Shahid Akhtar, Co-Chair, Canadian Association of Jews and Muslims related that his organization was the first of its type in Canada. The first to combine both the Jewish and Muslim communities in combating racism and religious discrimination. He hoped that the Committee would take the message back to appropriate authorities that the ethnic cleansing being carried out in Myanmar on the Rohyinga community needed to stop. If not, the penalty of removing the honorary citizenship afforded to its current leader should be imposed. He also railed against Quebec Bill C-62 which discriminated against Quebec women by forcing them to uncover themselves for the purposes of providing services in that province. In closing, he suggested that Canada should use its political capital on the international stage to call for the convening of a meeting between Israel and all Muslim nations in the region to promote better communications between the parties. Under questioning, he stated that anti-semitism and Islamophobia were the same thing, just different sides of the same coin. No need to get technical about definitions but more important to address the suffering involved regardless of the term used to describe it.

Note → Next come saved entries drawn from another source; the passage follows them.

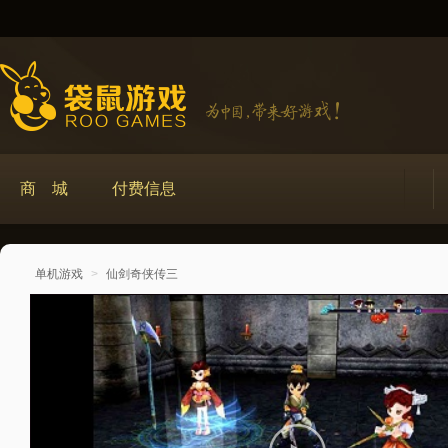
商 城
付费信息
单机游戏
>
仙剑奇侠传三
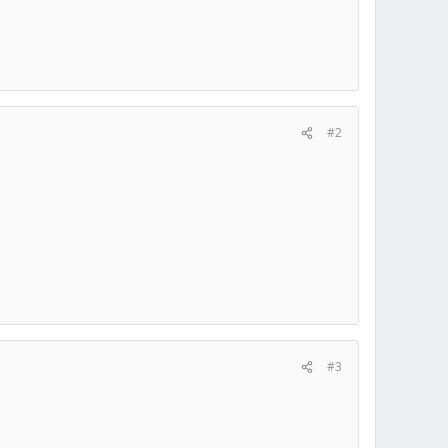
#2
#3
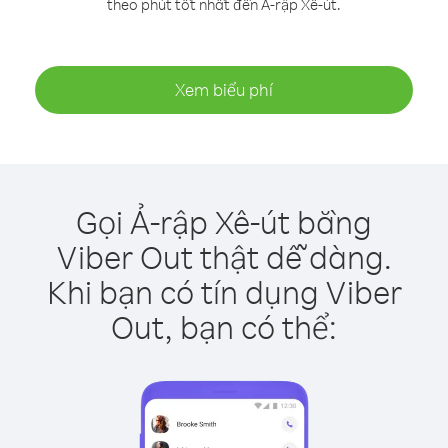
theo phút tốt nhất đến Ả-rập Xê-út.
Xem biểu phí
Gọi Ả-rập Xê-út bằng
Viber Out thật dễ dàng.
Khi bạn có tín dụng Viber
Out, bạn có thể:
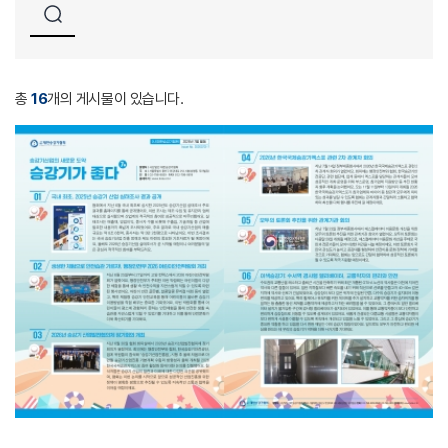
총
16
개의 게시물이 있습니다.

Perry Bellegarde, National Chief, Assembly of First Nations, thanked the Algonquin nation for the land that deliberations were taking place on. He noted that his people do not see people in terms of colour but categorizes all in terms of being "two-legged" beings. If only all peoples had this same perspective there would be no strife among nations. By way of systemic racism, he noted the differential treatment of indigenous peoples by police services and the frozen nature of indigenous rights in section 35 of the Charter. He felt that one of the most important ways of reconciling these differences was to implement the United Nations Declaration of Rights of Indigenous Peoples... He also desired to see more indigenous people on important agencies and boards. Under questioning he stated he would like to see new Canadians welcomed with a "smudging" ceremony as they took the oath of citizenship.